Many of us on the left (and those on the right who haven’t had their heads up their asses) have been talking about the economic downturn and the numerous facets that it has had.  The housing downturn that foreshadowed the mortgage crisis (that we’ve been talking about for over a year now), the markets falling to pieces, the collapse of Bear Stearns, and now Freddie, Fannie, Lehman and AIG.  Smaller banks have been failing, too, though not getting the attention that these ginormous businesses have.

And so here we are, on the edge of handing a $700 billion blank check to Hank Paulson to give to all his investment bank CEO chums.  Paulson, remember, was CEO of Goldman Sachs.  He’s hardly a disinterested individual.

When Chairman Chris Cox of the SEC and Sec.
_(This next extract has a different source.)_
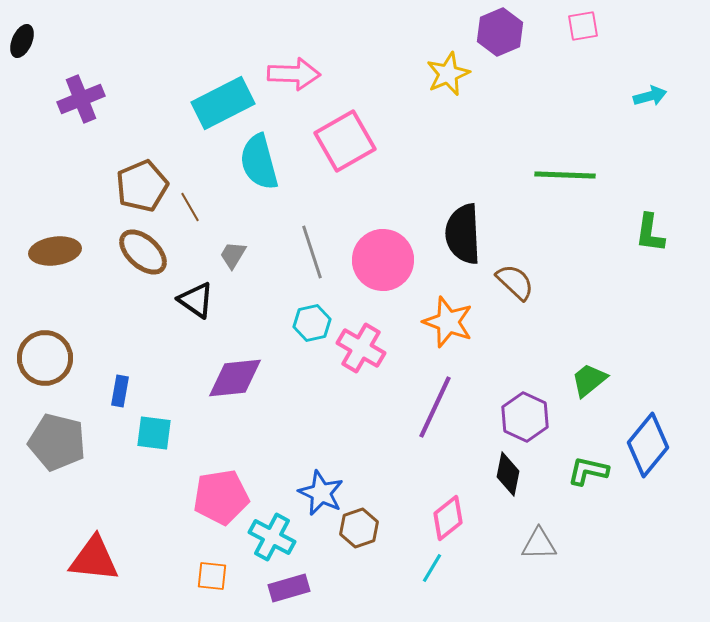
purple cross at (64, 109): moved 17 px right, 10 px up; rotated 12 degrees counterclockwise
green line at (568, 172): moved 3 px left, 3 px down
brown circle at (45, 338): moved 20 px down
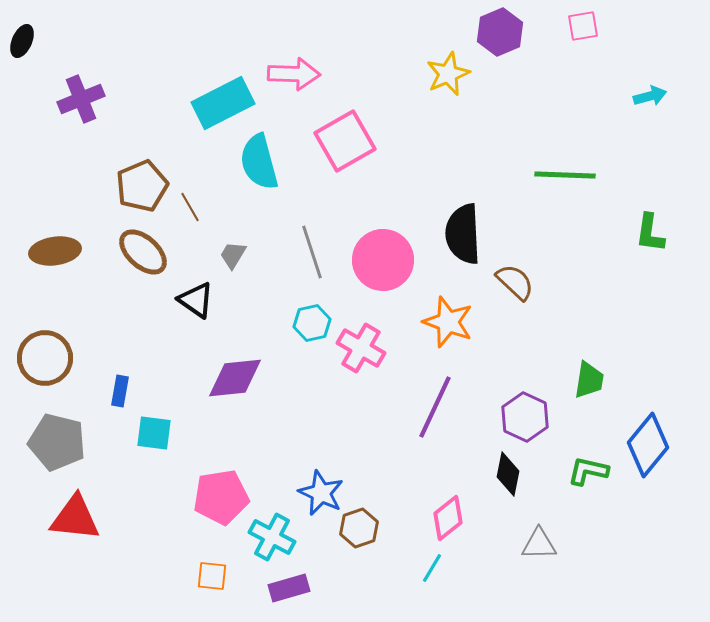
green trapezoid at (589, 380): rotated 138 degrees clockwise
red triangle at (94, 559): moved 19 px left, 41 px up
Paulson approached the Congressional leadership this week, hat in hand, it’s interesting that the Congress gave them the time of day.  After all, it’s under Paulson’s watch at Treasury that the investment markets, after gorging themselves silly on sub-prime mortgages, started to lose money hand over fist until there was no more money to lose.  Bear gone in a fire sale to JP Morgan, ML gone to Bank of America, Lehman without even that much of a chance, and billions of dollars in bail outs to Fannie, Freddie and AIG.  Hank Paulson needs to pay us back for this one.

But instead, what he requested was a $700 billion tab that he could run up to keep the markets afloat, with no oversight and no accountability.  Yeah, that sounds like a great idea.

Thankfully it looks like some members of Congress are as unhappy about the idea as I am.